Sconfitti due volte, i residenti hanno rivolto l’ultimo appello alla Corte Suprema, il grado di giudizio più alto del Paese, che ha incredibilmente accolto la loro causa. La sentenza della Corte Suprema, scritta da Lord Leggatt, afferma: «La Corte d’Appello ha avuto ragione a ritenere che il giudice abbia applicato in modo errato la legge, ma ha sbagliato a decidere che la legge sulla molestia non copra un caso di questo tipo. Sui fatti accertati dal giudice, si tratta di un semplice caso di disturbo». «Credo che ciò che sta dietro il rigetto della richiesta da parte dei tribunali sottostanti sia la riluttanza a decidere che i diritti privati ​​di pochi ricchi proprietari di proprietà avrebbero potuto impedire al pubblico di godere di una visione illimitata di Londra e a un importante museo nazionale di fornire l’accesso a tale visione», si legge nella sentenza. «Nella misura in cui si tratta di una considerazione pertinente, tuttavia […] non si può giustificare che si consenta di violare i diritti dei ricorrenti senza risarcimento». D’altra parte, i proprietari di immobili in quella zona di Londra, ad alta densità di edifici, devono calcolare il rischio di essere osservati, come parte inevitabile della vita comunitaria della zona, secondo il principio del “do ut des”, vivi e lascia vivere. Pur riconoscendo questo elemento, il tribunale ha stabilito che la creazione della piattaforma panoramica – posteriore alla costruzione del Neo Bankside – non costituisce un uso “normale” del terreno del museo e quindi i proprietari hanno tutto il diritto di presentare reclamo.

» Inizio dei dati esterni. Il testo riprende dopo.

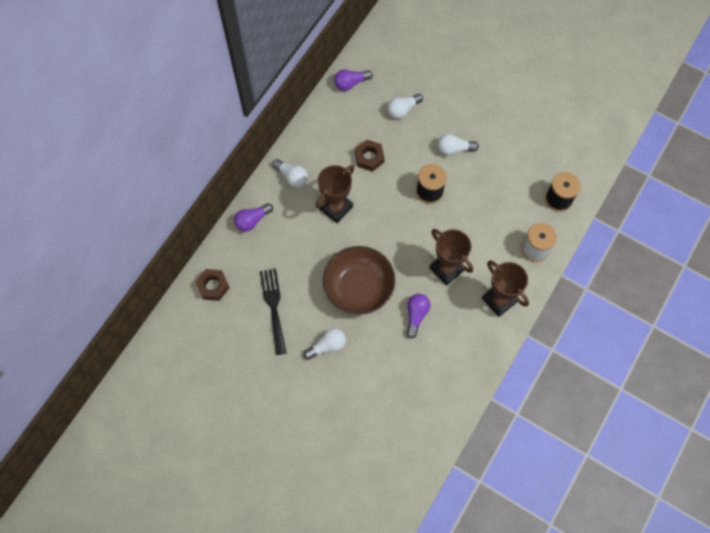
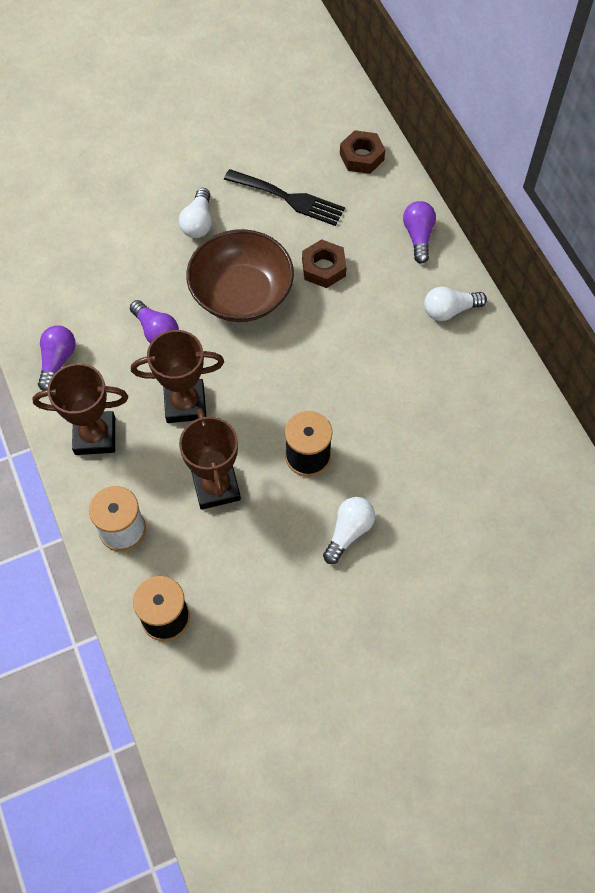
camera: 125 degrees right, 5 degrees down
(336, 207) = (368, 333): brown trophy -> brown trophy (216, 487)
(351, 83) = (553, 466): purple light bulb -> purple light bulb (57, 361)
(369, 157) = (413, 415): brown nut -> brown nut (323, 268)
(403, 110) = (461, 506): white light bulb -> none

Per il momento, dunque, la Tate dovrà almeno risarcire i proprietari ma la procedura va avanti. La Corte Suprema ha rinviato il caso all’Alta Corte per determinare se i residenti hanno diritto a richieder un’ingiunzione per impedire l’utilizzo della piattaforma panoramica. Sviluppatori e costruttori di edifici alti nelle aree della City sono avvisati: meglio prestare attenzione alle facciate. Tate Modern is watching you.